Consistent publishing — give crawlers a reason to return
A site that publishes regularly on a predictable schedule gets crawled more frequently than one that publishes sporadically. This matters for new sites because freshness is one of the few signals a new site can influence immediately. Even a modest schedule — two or three posts a month — is better than bursts followed by silence.
The frame you are not seeing — multiple data sources
Here is the watch story. Some years ago, working on site speed improvements for a client, I sat in a meeting with a head of tech and a head of marketing. The head of tech, tasked with understanding the speed of the site, had decided to measure it by loading the site internally on his machine and looking at his watch.
He was not being lazy or careless. He was measuring something. He just had no idea that Google was measuring something completely different — with completely different tools, from completely different locations, under completely different conditions — and that his watch bore no relationship whatsoever to the outcome he was trying to influence. His frame of reference was all he had. It did not occur to him that a different frame existed.
The same problem exists right now in how most sites think about AI traffic. User-driven agents — ChatGPT-User, Claude-User, Perplexity-User — fetch pages on demand when someone asks an AI model about a topic your page covers. They are real visitors. They may be arriving in meaningful numbers. And they do not execute JavaScript.
GA4 is JavaScript-dependent. If your analytics implementation is entirely client-side — which the standard GA4 setup is — every visit from an AI agent is invisible to your dashboard. You have no idea whether your pages are being cited by ChatGPT, referenced by Perplexity or pulled by Claude. The instrument you are using to measure the world does not show you this part of the world.
The fix is not complicated. Server logs record every request regardless of whether JavaScript fires. In Hostinger, access logs are available under Advanced → Logs in hPanel. Download them and search for the user agents that matter: OAI-SearchBot, Claude-SearchBot, PerplexityBot for index crawlers; ChatGPT-User, Claude-User, Perplexity-User for on-demand retrieval. If those strings are not appearing, those systems are not visiting — and no amount of content optimisation for AI search will change that until the crawlability problem is addressed first.

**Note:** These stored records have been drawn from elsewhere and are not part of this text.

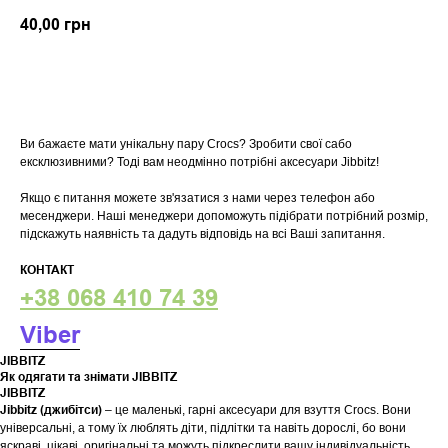
40,00
грн
У кошик
Ви бажаєте мати унікальну пару Crocs? Зробити свої сабо
ексклюзивними? Тоді вам неодмінно потрібні аксесуари Jibbitz!
Якщо є питання можете зв'язатися з нами через телефон або
месенджери. Наші менеджери допоможуть підібрати потрібний розмір,
підскажуть наявність та дадуть відповідь на всі Ваші запитання.
КОНТАКТ
+38 068 410 74 39
Viber
JIBBITZ
Як одягати та знімати JIBBITZ
JIBBITZ
Jibbitz (джибітси)
– це маленькі, гарні аксесуари для взуття Crocs. Вони
універсальні, а тому їх люблять діти, підлітки та навіть дорослі, бо вони
яскраві, цікаві, оригінальні та можуть підкреслити вашу індивідуальність.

Multiple data sources are always better than one. GSC shows you what Google sees. GA4 shows you what JavaScript-executing visitors do. Server logs show you everything else. The head of tech with his watch was not wrong to measure — he was wrong to assume his measurement was complete.
Zaltar never found what he was looking for because he was searching the wrong space. The Omegahedron was already in Midvale. The candidate set is already being assembled. The question is whether your pages are in it — and whether you have the right instruments to know either way.